Au cours des douze derniers mois (pour nous en tenir à cette période), le Gard a connu un certain nombre d’évènements et de faits très préoccupants: la profanation de tombes musulmanes à Tarascon (si proche du Gard) ; l’agression contre un Israélite à Nîmes ; la manifestation des revanchards de « l’Algérie française » contre un colloque d’historiens en mars dernier à Nîmes et les menaces de mort adressées à son coordinateur ; puis le résultat de la candidate lepéniste arrivée en tête à l’ élection présidentielle et l’élection d’un député frontiste ; enfin ces jours derniers, les injures racistes proférées dans les arènes du Cailar et les coups de feu tirés à Aigues-Mortes...Ces faits graves que je mets volontairement sur le même plan, car ils ont un fond commun, la haine de l’étranger, feraient-il du Gard un département devenu soudainement xénophobe et raciste ?
Ce n’est pas nouveau. Le pogrom des Italiens à Aigues-Mortes en 1893 ; la présence forte de la milice pendant la deuxième guerre mondiale et, plus près de nous, les manifestations de l’OAS pendant la guerre d’Algérie, témoignent de l’existence, dans ce département, d’un tel courant d’opinion et d’une grande perméabilité de la droite dite classique et de certains éléments de la gauche, aux idées d’extrême-droite..
Mais le Gard c’est aussi la cache des Huguenots persécutés pendant les dragonnades; le soutien apporté aux résistants au nazisme, parmi lesquels des résistants allemands, vietnamiens et soviétiques ; la protection d’enfants juifs sous l’occupation. C’est, pendant la guerre d’Algérie, les grandes manifestations pour la Paix ; l’accueil de militants algériens par la CIMADE ; le refus du jeune communiste Marc Sagnier d’Aigues-Mortes de porter les armes contre le peuple algérien et son internement pendant 11 mois au bagne de Tinfouchy dans le Sahara. Le Gard c’est aussi l’action persévérante du Réseau d’Education Sans Frontières, des groupes qu’il a fédérés et de juges courageux.
A la vérité, les deux courants forgés par l’histoire se perpétuent en se renouvelant, et, selon les époques, c’est l’un ou l’autre qui prévaut.
Il est devenu commun de constater que, c’est en périodes de crise économique, de chômage, de difficultés sociales, de misère, que prolifèrent les manifestations xénophobes. C’est le cas aujourd’hui. Il faut donc agir avec détermination contre les causes de ces crises. Ainsi il est vital aujourd’hui de refuser le carcan du traité Sarkozy-Merkel qui, s’il est adopté, va générer une aggravation sans précédent de la crise économique et sociale. Le Président Hollande est, à cet égard, devant un choix crucial : ou céder devant les lobbies de la finance, ou résister.

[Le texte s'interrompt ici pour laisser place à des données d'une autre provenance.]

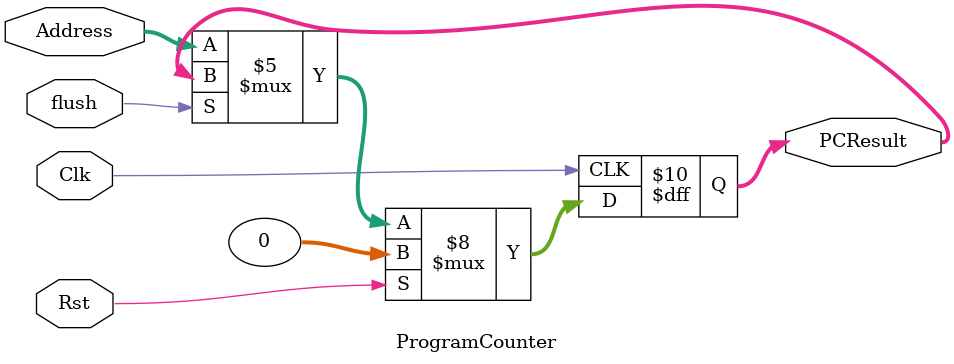
<source format=v>
`timescale 1ns / 1ps

module ProgramCounter(Address, PCResult, flush, Rst, Clk);
    
    input Rst, Clk, flush;
	input [31:0] Address;
	output reg [31:0] PCResult;
    
    always @(posedge Clk)begin
        if(Rst == 1) begin
                PCResult <= 0;
        end
        else if(flush == 1)begin
            //PCResult <= Address - 4;
        end
        else begin
            PCResult <= Address;
        end
    end

endmodule


</source>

Il faut aussi sans attendre, combattre les idées racistes. En effet, si la crise favorise leur développement, elle ne fait pas pour autant de chaque privé d’emploi, ou de chaque agriculteur en faillite, un raciste en puissance. Ce sont les idées dont les individus sont porteurs qui les font agir. Et il est évident que la propagande du parti lepéniste fait beaucoup de mal et que l’élection d’un de ses candidats à l’Assemblée Nationale contribue à banaliser, crédibiliser, à propager ces idées criminelles. Aucune manifestation raciste ne doit être tolérée. Toutes doivent être combattues avec fermeté, de façon argumentée et sanctionnées comme la loi l’exige. Je salue à cet égard la réaction immédiate et courageuse d’André Génot le secrétaire de la section « Petite Camargue » du PCF et des amis du Front de Gauche qui ont distribué un tract sur le marché d’Aigues-Mortes.
Les idées racistes, de même que l’antisémitisme, sont un cancer qui ronge le « vivre ensemble ». Elles sont aussi néfastes aux victimes de la crise car elles les divisent au lieu de les unir pour se défendre. Les exploiteurs ont de tout temps utilisé le racisme pour diviser les exploités et les empêcher de lutter avec succès. Ce que Jean-Luc Mélenchon a remarquablement résumé en une formule-choc : «Le problème, ce n’est pas l’immigré, c’est le banquier."
Bernard DESCHAMPS
Ancien député de la 2e circonscription du Gard
Conseiller général de Beaucaire de 1982 à 2001.